Items from a dataset ->
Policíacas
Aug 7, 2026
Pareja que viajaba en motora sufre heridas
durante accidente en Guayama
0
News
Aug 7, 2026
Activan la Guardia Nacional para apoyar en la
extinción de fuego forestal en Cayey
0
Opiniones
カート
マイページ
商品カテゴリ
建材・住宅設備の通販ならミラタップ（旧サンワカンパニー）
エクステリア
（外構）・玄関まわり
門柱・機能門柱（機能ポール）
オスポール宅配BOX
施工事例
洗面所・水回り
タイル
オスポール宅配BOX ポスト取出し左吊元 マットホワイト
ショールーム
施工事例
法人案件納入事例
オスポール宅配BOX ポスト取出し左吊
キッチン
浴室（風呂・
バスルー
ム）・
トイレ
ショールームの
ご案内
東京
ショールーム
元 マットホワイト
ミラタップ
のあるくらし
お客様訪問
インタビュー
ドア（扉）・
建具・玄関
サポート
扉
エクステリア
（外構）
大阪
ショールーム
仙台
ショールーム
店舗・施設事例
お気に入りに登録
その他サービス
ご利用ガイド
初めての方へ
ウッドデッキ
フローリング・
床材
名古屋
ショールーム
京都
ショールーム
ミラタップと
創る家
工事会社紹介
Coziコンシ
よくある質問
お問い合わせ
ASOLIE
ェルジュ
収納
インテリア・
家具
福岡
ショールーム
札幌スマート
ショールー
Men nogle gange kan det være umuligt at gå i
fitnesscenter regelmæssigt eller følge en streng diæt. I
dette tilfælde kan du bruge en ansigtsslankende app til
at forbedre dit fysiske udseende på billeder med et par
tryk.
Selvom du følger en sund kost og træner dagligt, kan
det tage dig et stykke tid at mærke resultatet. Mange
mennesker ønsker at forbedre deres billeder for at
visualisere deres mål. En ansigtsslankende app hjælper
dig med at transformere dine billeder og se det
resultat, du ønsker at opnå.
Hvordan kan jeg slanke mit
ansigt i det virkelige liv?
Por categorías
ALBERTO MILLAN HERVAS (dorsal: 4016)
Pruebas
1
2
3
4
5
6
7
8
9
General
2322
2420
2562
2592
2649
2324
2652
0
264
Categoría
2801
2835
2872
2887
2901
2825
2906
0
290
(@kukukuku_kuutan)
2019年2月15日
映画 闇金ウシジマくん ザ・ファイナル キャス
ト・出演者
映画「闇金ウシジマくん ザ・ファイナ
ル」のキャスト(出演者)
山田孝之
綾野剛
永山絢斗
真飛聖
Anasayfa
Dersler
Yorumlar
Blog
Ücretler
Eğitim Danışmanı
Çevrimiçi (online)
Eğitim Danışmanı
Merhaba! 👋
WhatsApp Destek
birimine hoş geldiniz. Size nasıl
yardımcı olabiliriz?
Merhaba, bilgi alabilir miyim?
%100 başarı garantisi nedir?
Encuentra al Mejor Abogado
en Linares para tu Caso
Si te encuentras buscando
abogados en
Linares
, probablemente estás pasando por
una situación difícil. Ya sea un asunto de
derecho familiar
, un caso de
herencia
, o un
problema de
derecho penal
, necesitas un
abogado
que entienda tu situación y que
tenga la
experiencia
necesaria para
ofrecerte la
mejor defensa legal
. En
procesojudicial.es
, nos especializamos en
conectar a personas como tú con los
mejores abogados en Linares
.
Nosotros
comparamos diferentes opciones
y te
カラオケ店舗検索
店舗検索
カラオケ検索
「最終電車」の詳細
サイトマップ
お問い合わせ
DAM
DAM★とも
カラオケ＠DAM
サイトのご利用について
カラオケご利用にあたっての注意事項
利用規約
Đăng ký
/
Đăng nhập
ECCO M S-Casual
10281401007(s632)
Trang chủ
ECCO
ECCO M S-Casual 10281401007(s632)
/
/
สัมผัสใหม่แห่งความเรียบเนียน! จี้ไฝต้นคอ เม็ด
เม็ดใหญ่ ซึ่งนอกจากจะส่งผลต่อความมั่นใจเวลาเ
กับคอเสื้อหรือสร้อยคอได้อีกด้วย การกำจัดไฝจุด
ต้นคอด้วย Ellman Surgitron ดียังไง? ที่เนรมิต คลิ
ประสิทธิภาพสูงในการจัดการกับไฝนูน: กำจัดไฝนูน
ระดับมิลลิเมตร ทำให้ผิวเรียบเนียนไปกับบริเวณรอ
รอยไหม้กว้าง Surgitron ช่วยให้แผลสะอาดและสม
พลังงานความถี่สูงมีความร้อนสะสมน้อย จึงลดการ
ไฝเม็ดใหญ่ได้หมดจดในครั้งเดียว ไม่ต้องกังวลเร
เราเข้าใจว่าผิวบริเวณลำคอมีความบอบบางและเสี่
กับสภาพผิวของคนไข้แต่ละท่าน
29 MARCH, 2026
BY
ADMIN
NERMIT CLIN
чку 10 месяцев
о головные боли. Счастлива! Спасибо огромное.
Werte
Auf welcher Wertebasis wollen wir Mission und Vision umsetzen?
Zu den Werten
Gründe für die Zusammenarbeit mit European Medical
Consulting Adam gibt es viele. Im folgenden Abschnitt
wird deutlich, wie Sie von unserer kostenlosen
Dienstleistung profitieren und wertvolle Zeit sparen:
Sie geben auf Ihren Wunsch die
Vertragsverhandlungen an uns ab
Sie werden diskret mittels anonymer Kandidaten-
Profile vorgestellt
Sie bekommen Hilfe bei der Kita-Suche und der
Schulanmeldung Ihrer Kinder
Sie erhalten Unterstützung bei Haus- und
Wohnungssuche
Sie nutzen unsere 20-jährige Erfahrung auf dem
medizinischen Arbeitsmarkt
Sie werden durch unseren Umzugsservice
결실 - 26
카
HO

ABOUT THIS EXERCISE -> Write out all the items again, substituting "Eğitim Uzmanı" for each occurrence of "Eğitim Danışmanı" and keeping every other part unchanged.

WRITTEN RESPONSE ->
Policíacas
Aug 7, 2026
Pareja que viajaba en motora sufre heridas
durante accidente en Guayama
0
News
Aug 7, 2026
Activan la Guardia Nacional para apoyar en la
extinción de fuego forestal en Cayey
0
Opiniones
カート
マイページ
商品カテゴリ
建材・住宅設備の通販ならミラタップ（旧サンワカンパニー）
エクステリア
（外構）・玄関まわり
門柱・機能門柱（機能ポール）
オスポール宅配BOX
施工事例
洗面所・水回り
タイル
オスポール宅配BOX ポスト取出し左吊元 マットホワイト
ショールーム
施工事例
法人案件納入事例
オスポール宅配BOX ポスト取出し左吊
キッチン
浴室（風呂・
バスルー
ム）・
トイレ
ショールームの
ご案内
東京
ショールーム
元 マットホワイト
ミラタップ
のあるくらし
お客様訪問
インタビュー
ドア（扉）・
建具・玄関
サポート
扉
エクステリア
（外構）
大阪
ショールーム
仙台
ショールーム
店舗・施設事例
お気に入りに登録
その他サービス
ご利用ガイド
初めての方へ
ウッドデッキ
フローリング・
床材
名古屋
ショールーム
京都
ショールーム
ミラタップと
創る家
工事会社紹介
Coziコンシ
よくある質問
お問い合わせ
ASOLIE
ェルジュ
収納
インテリア・
家具
福岡
ショールーム
札幌スマート
ショールー
Men nogle gange kan det være umuligt at gå i
fitnesscenter regelmæssigt eller følge en streng diæt. I
dette tilfælde kan du bruge en ansigtsslankende app til
at forbedre dit fysiske udseende på billeder med et par
tryk.
Selvom du følger en sund kost og træner dagligt, kan
det tage dig et stykke tid at mærke resultatet. Mange
mennesker ønsker at forbedre deres billeder for at
visualisere deres mål. En ansigtsslankende app hjælper
dig med at transformere dine billeder og se det
resultat, du ønsker at opnå.
Hvordan kan jeg slanke mit
ansigt i det virkelige liv?
Por categorías
ALBERTO MILLAN HERVAS (dorsal: 4016)
Pruebas
1
2
3
4
5
6
7
8
9
General
2322
2420
2562
2592
2649
2324
2652
0
264
Categoría
2801
2835
2872
2887
2901
2825
2906
0
290
(@kukukuku_kuutan)
2019年2月15日
映画 闇金ウシジマくん ザ・ファイナル キャス
ト・出演者
映画「闇金ウシジマくん ザ・ファイナ
ル」のキャスト(出演者)
山田孝之
綾野剛
永山絢斗
真飛聖
Anasayfa
Dersler
Yorumlar
Blog
Ücretler
Eğitim Uzmanı
Çevrimiçi (online)
Eğitim Uzmanı
Merhaba! 👋
WhatsApp Destek
birimine hoş geldiniz. Size nasıl
yardımcı olabiliriz?
Merhaba, bilgi alabilir miyim?
%100 başarı garantisi nedir?
Encuentra al Mejor Abogado
en Linares para tu Caso
Si te encuentras buscando
abogados en
Linares
, probablemente estás pasando por
una situación difícil. Ya sea un asunto de
derecho familiar
, un caso de
herencia
, o un
problema de
derecho penal
, necesitas un
abogado
que entienda tu situación y que
tenga la
experiencia
necesaria para
ofrecerte la
mejor defensa legal
. En
procesojudicial.es
, nos especializamos en
conectar a personas como tú con los
mejores abogados en Linares
.
Nosotros
comparamos diferentes opciones
y te
カラオケ店舗検索
店舗検索
カラオケ検索
「最終電車」の詳細
サイトマップ
お問い合わせ
DAM
DAM★とも
カラオケ＠DAM
サイトのご利用について
カラオケご利用にあたっての注意事項
利用規約
Đăng ký
/
Đăng nhập
ECCO M S-Casual
10281401007(s632)
Trang chủ
ECCO
ECCO M S-Casual 10281401007(s632)
/
/
สัมผัสใหม่แห่งความเรียบเนียน! จี้ไฝต้นคอ เม็ด
เม็ดใหญ่ ซึ่งนอกจากจะส่งผลต่อความมั่นใจเวลาเ
กับคอเสื้อหรือสร้อยคอได้อีกด้วย การกำจัดไฝจุด
ต้นคอด้วย Ellman Surgitron ดียังไง? ที่เนรมิต คลิ
ประสิทธิภาพสูงในการจัดการกับไฝนูน: กำจัดไฝนูน
ระดับมิลลิเมตร ทำให้ผิวเรียบเนียนไปกับบริเวณรอ
รอยไหม้กว้าง Surgitron ช่วยให้แผลสะอาดและสม
พลังงานความถี่สูงมีความร้อนสะสมน้อย จึงลดการ
ไฝเม็ดใหญ่ได้หมดจดในครั้งเดียว ไม่ต้องกังวลเร
เราเข้าใจว่าผิวบริเวณลำคอมีความบอบบางและเสี่
กับสภาพผิวของคนไข้แต่ละท่าน
29 MARCH, 2026
BY
ADMIN
NERMIT CLIN
чку 10 месяцев
о головные боли. Счастлива! Спасибо огромное.
Werte
Auf welcher Wertebasis wollen wir Mission und Vision umsetzen?
Zu den Werten
Gründe für die Zusammenarbeit mit European Medical
Consulting Adam gibt es viele. Im folgenden Abschnitt
wird deutlich, wie Sie von unserer kostenlosen
Dienstleistung profitieren und wertvolle Zeit sparen:
Sie geben auf Ihren Wunsch die
Vertragsverhandlungen an uns ab
Sie werden diskret mittels anonymer Kandidaten-
Profile vorgestellt
Sie bekommen Hilfe bei der Kita-Suche und der
Schulanmeldung Ihrer Kinder
Sie erhalten Unterstützung bei Haus- und
Wohnungssuche
Sie nutzen unsere 20-jährige Erfahrung auf dem
medizinischen Arbeitsmarkt
Sie werden durch unseren Umzugsservice
결실 - 26
카
HO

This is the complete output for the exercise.